Desse total, 98% pertenciam a pessoas já falecidas. Um mesmo CPF foi consultado mais de uma vez. Além disso, cerca de 52 mil pessoas vivas tiveram a data de nascimento exposta durante o incidente de segurança ocorrido em abril.
As informações foram divulgadas por Edmar dos Santos Ferreira Junior, representante da Dataprev na reunião desta terça-feira do Conselho Nacional da Previdência Social.
O número é superior ao que foi divulgado quando o caso veio a público, na semana passada.

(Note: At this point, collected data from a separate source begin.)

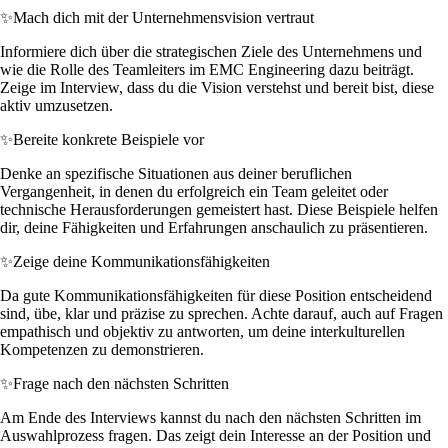
✨
Mach dich mit der Unternehmensvision vertraut
Informiere dich über die strategischen Ziele des Unternehmens und
wie die Rolle des Teamleiters im EMC Engineering dazu beiträgt.
Zeige im Interview, dass du die Vision verstehst und bereit bist, diese
aktiv umzusetzen.
✨
Bereite konkrete Beispiele vor
Denke an spezifische Situationen aus deiner beruflichen
Vergangenheit, in denen du erfolgreich ein Team geleitet oder
technische Herausforderungen gemeistert hast. Diese Beispiele helfen
dir, deine Fähigkeiten und Erfahrungen anschaulich zu präsentieren.
✨
Zeige deine Kommunikationsfähigkeiten
Da gute Kommunikationsfähigkeiten für diese Position entscheidend
sind, übe, klar und präzise zu sprechen. Achte darauf, auch auf Fragen
empathisch und objektiv zu antworten, um deine interkulturellen
Kompetenzen zu demonstrieren.
✨
Frage nach den nächsten Schritten
Am Ende des Interviews kannst du nach den nächsten Schritten im
Auswahlprozess fragen. Das zeigt dein Interesse an der Position und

Na ocasião, técnicos do INSS informaram que teriam sido vazados dados de cerca de 2 milhões de segurados.
Agora no g1
Embora as causas do incidente ainda estejam sendo investigadas, Ferreira Junior afirmou que já foi identificada uma falha em uma consulta de serviço do Meu INSS. Segundo ele, o sistema, que deveria exigir autenticação por login, estava acessível sem essa etapa de segurança.

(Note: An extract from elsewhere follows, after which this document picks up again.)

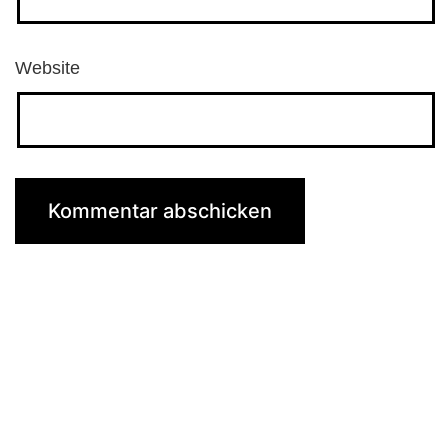
Website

“Era uma consulta que estava dentro de uma interface logada, mas ela aceitava uma resposta para quando você tivesse em um ambiente público”, explicou Ferreira, esclarecendo que o incidente durou um dia.
O erro, assim que identificado, foi corrigido, afirmou o representante da Dataprev. No momento, segundo ele, está sendo desenvolvido uma atualização dos sistemas que vai restringir que somente um usuário possa consultar um CPF por vez.
Relembre o caso
Na semana passada, veio a público um incidente de segurança no órgão sobre o vazamento de dados de cerca de 2 milhões de segurados.
O caso foi identificado há quase um mês, no dia 22 de abril, pela Dataprev, empresa estatal de tecnologia que gerencia dados de milhões de pessoas, inclusive de aposentados e pensionistas.
Em nota, o INSS disse que foram adotadas as devidas providências e informou que a maioria dos dados que foram expostos eram de cidadãos falecidos.
“De acordo com as informações preliminares, do total de CPFs acessados, 97% foram de cidadãos falecidos. A Dataprev apurou a ocorrência de aproximadamente 50 mil casos envolvendo indivíduos que não possuem registro de óbito – menos de 3% dos casos registrados. Os dados ainda estão sendo consolidados pela Dataprev”, afirmou a autarquia.
Falha de segurança
O instituto afirmou que, apesar do vazamento dos dados, uma série de documentos e etapas são exigidos para que seja aprovada, por exemplo, a concessão de um empréstimo consignado.
A pensão por óbito exige certidão de óbito, dentre outros documentos e procedimentos, completou o INSS.
“A concessão de qualquer benefício possui uma série de travas de segurança. O INSS tem reforçado seus controles internos a fim de oferecer maior segurança à análise de seus benefícios”, diz a nota.
Em 2024, o INSS também confirmou que outra vulnerabilidade no sistema deixou expostas informações sigilosas de pessoas com aposentadorias e benefícios sociais e assistenciais.